Grocery Shopping in the Future


© Brian Mahoney

Welcome to the year 2002! I hope your New Year’s celebrations were safe and happy.

A portion of the last month was spent searching the Web for sites that dealt with a vision of the future, sites that pertained specifically to kitchens. Unfortunately there are few to be found, at least using the parameters I was using.

I’ve been thinking of the various reasons for this, and also trying to figure out why the Fifties were so full of hope for the future that designers were able to come up with those incredible futuristic styles which are still powerfully attractive four decades later.

This article is about kitchens, however, not about sociology or psychology. I will say that a huge cataclysm such as WWII would certainly give everyone the impression that the worst was over and we could look ahead with confidence to a rosy future. After September 11, I’m not sure that this generation will have the same opportunity.

OK, let’s head off on a shopping trip of the future. A trip which we would be able to take with current technology, but aren’t able to because shopping for food isn’t high on any techies short list of important things to do before lunch.

Our ‘list’ of what we need will be in our PDA (Personal Data Assistant). The PDA will be as omnipresent as your wallet or purse and will contain everything you need to head out for the day. Things such as your driver’s license, your ‘money’, your ID and health information will all be stored in it. Your money will, of course, be a debit system since your pay will be a credit system. No different from a debit card but without all the swipes and password entering. The PDA will be either protected by a retina recognition system which you can use today to protect your own PC.

How will the list be on the PDA? Well, except for impulse purchases, everything you use in your food preparation and in caring for your home will be inventoried using the bar codes, or UPC symbols on each package. Your PDA will know what you bring into your home and you will scan each container when you use it last, just before you recycle the package. Fruits and vegetables may be coded or they may be left as impulse purchases as some of them are seasonal.
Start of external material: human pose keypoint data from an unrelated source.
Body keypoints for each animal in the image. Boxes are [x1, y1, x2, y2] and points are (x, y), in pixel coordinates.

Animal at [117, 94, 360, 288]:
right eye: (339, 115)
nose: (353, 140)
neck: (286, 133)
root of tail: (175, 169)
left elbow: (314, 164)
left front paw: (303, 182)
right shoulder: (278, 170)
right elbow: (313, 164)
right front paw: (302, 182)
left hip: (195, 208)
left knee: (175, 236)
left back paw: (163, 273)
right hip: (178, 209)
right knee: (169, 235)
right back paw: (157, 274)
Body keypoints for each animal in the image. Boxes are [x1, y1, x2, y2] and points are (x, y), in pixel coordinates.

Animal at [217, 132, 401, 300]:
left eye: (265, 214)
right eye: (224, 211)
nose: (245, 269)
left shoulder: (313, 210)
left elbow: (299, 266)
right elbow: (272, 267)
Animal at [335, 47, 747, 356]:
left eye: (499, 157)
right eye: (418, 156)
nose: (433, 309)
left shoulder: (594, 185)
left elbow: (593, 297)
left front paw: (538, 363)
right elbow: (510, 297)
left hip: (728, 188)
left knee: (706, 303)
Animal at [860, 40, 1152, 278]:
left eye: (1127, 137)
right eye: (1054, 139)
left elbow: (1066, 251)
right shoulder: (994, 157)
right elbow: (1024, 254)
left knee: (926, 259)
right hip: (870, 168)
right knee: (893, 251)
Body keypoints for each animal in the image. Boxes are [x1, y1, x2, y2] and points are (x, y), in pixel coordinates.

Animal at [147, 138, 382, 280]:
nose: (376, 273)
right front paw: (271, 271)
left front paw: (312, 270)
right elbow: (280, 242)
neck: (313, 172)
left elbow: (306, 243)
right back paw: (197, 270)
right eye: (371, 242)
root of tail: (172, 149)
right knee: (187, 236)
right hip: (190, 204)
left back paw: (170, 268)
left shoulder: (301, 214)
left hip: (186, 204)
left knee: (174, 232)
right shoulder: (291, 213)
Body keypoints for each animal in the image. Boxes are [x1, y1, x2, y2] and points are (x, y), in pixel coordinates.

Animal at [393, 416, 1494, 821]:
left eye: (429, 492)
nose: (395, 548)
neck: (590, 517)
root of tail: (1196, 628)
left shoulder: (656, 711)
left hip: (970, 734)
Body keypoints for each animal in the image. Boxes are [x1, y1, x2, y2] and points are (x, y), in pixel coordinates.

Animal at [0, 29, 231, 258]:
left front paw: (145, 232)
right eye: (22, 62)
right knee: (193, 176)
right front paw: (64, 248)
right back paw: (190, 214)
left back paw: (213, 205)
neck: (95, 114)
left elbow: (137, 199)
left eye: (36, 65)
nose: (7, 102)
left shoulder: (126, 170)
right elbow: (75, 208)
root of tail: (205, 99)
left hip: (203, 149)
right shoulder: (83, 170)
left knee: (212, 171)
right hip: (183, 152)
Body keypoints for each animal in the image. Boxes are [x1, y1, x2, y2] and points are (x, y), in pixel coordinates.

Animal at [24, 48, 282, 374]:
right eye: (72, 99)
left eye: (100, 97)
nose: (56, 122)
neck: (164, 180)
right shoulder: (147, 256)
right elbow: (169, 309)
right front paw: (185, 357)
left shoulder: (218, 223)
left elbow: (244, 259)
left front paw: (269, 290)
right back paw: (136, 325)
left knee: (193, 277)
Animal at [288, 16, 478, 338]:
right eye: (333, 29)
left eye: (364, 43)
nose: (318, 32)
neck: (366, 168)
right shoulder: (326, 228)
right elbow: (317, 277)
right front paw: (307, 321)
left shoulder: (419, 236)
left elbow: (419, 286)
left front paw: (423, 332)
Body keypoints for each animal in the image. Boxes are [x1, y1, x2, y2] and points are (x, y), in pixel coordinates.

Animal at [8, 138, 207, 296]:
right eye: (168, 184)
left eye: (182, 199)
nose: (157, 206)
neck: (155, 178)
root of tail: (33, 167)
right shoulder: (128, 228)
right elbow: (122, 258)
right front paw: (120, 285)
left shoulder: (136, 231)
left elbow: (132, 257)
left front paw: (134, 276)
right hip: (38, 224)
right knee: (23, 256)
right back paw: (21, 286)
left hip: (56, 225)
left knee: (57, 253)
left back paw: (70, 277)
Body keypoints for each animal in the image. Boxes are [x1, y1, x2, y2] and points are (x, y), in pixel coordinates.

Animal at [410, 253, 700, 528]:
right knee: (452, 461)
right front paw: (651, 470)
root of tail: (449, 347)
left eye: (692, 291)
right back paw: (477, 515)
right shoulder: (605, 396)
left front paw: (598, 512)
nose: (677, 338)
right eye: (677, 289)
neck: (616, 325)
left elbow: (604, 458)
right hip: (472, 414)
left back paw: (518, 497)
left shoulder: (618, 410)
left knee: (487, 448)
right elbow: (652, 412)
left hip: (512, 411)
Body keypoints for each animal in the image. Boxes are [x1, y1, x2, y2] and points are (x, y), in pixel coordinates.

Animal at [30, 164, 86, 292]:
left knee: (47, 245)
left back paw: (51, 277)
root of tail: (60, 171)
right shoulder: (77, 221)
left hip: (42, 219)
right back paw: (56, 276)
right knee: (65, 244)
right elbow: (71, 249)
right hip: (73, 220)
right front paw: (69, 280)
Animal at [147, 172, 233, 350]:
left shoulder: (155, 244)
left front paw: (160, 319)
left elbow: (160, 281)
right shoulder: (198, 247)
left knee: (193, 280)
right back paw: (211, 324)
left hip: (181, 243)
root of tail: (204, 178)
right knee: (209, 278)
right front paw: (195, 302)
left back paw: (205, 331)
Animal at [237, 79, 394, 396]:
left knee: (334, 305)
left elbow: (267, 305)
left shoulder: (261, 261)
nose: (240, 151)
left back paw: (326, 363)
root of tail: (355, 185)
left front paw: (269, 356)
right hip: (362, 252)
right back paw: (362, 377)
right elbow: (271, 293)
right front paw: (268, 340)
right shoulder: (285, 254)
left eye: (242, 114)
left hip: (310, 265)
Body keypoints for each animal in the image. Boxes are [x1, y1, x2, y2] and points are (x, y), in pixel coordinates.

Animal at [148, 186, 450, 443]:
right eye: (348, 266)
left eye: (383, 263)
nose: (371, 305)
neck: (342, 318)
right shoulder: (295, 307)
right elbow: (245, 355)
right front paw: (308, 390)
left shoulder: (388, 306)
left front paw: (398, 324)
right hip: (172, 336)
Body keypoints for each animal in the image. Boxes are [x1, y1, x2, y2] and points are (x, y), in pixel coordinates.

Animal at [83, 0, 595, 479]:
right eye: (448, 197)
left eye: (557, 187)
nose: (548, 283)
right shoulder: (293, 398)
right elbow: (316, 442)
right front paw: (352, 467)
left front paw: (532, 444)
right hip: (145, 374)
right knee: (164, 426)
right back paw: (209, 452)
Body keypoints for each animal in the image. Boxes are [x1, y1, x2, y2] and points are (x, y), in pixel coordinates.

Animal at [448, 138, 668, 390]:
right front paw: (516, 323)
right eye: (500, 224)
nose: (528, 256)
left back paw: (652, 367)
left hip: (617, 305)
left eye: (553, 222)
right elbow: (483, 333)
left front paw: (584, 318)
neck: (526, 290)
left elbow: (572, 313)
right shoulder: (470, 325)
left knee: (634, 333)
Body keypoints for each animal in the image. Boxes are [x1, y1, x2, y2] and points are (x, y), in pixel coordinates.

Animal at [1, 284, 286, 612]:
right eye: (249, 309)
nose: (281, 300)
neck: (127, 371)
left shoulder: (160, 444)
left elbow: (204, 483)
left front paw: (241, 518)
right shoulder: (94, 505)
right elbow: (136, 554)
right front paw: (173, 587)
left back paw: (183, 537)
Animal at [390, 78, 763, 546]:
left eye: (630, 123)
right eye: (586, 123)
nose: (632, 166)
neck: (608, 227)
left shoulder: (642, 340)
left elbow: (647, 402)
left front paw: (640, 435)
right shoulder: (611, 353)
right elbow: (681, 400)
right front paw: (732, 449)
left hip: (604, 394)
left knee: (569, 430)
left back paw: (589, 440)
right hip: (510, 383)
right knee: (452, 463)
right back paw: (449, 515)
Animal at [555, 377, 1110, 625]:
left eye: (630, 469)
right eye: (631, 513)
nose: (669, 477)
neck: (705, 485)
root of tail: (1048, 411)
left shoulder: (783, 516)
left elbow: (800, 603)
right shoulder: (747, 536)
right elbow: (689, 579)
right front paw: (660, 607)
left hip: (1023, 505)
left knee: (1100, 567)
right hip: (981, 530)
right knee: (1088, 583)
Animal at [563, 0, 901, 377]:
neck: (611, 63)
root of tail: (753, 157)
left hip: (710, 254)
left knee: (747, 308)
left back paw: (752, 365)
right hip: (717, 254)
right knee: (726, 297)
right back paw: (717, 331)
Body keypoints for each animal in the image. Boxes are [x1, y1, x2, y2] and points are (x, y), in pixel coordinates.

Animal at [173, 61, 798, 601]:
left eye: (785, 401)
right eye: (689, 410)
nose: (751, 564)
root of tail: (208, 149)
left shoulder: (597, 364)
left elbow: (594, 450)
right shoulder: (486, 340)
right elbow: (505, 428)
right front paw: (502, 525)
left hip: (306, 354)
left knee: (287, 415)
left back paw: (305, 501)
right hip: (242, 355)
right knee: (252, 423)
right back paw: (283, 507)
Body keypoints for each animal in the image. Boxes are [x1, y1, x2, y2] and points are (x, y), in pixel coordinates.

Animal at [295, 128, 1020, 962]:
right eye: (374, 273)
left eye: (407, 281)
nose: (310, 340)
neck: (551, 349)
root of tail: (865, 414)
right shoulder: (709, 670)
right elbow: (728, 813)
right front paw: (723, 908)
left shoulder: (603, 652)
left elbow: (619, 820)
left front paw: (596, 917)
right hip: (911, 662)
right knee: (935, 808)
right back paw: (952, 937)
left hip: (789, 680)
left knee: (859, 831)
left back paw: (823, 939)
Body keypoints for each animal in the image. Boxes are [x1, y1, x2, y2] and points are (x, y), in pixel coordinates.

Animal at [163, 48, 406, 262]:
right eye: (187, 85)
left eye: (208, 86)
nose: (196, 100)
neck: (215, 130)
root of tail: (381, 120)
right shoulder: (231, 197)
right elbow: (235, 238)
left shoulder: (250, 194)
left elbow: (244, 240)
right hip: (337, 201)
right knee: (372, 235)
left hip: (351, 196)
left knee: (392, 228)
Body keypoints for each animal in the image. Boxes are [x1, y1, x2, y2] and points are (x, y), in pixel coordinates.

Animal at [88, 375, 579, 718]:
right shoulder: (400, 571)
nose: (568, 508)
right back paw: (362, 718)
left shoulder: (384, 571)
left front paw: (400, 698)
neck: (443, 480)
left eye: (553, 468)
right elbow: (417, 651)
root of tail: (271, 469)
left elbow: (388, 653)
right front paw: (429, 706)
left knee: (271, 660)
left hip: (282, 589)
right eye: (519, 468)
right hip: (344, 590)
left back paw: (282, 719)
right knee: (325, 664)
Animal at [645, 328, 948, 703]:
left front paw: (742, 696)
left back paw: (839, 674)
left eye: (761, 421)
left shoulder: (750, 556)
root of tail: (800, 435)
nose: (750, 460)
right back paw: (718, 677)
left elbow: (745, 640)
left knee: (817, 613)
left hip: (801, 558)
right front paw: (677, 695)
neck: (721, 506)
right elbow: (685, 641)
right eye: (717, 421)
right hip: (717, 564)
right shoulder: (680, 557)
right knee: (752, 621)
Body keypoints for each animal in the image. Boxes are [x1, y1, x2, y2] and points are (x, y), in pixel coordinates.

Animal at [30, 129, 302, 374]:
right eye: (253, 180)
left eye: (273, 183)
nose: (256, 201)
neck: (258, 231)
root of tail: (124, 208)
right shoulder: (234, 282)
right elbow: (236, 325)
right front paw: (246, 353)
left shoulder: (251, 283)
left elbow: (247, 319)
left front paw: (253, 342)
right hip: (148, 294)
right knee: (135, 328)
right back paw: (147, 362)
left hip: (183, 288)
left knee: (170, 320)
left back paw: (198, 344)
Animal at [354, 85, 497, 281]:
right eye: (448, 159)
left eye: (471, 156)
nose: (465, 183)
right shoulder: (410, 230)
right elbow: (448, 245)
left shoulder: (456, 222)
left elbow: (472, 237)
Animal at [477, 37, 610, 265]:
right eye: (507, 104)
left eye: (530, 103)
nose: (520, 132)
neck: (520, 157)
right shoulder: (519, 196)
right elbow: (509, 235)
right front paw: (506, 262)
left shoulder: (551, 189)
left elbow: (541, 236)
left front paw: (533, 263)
When you arrive at the grocery store, you will slip a memory card into the handle of the shopping cart. The handle contains an infra-red sending unit which will check the aisles as you walk for items that the card tells it you need. Each item on the shelf will have an LED (light emitting diode) on the price tag, which will flash until you pick the item up and put it into your cart. Bringing the package across the LED will tell your PDA that you have selected the item, or multiples of it, and that item will be crossed off your list.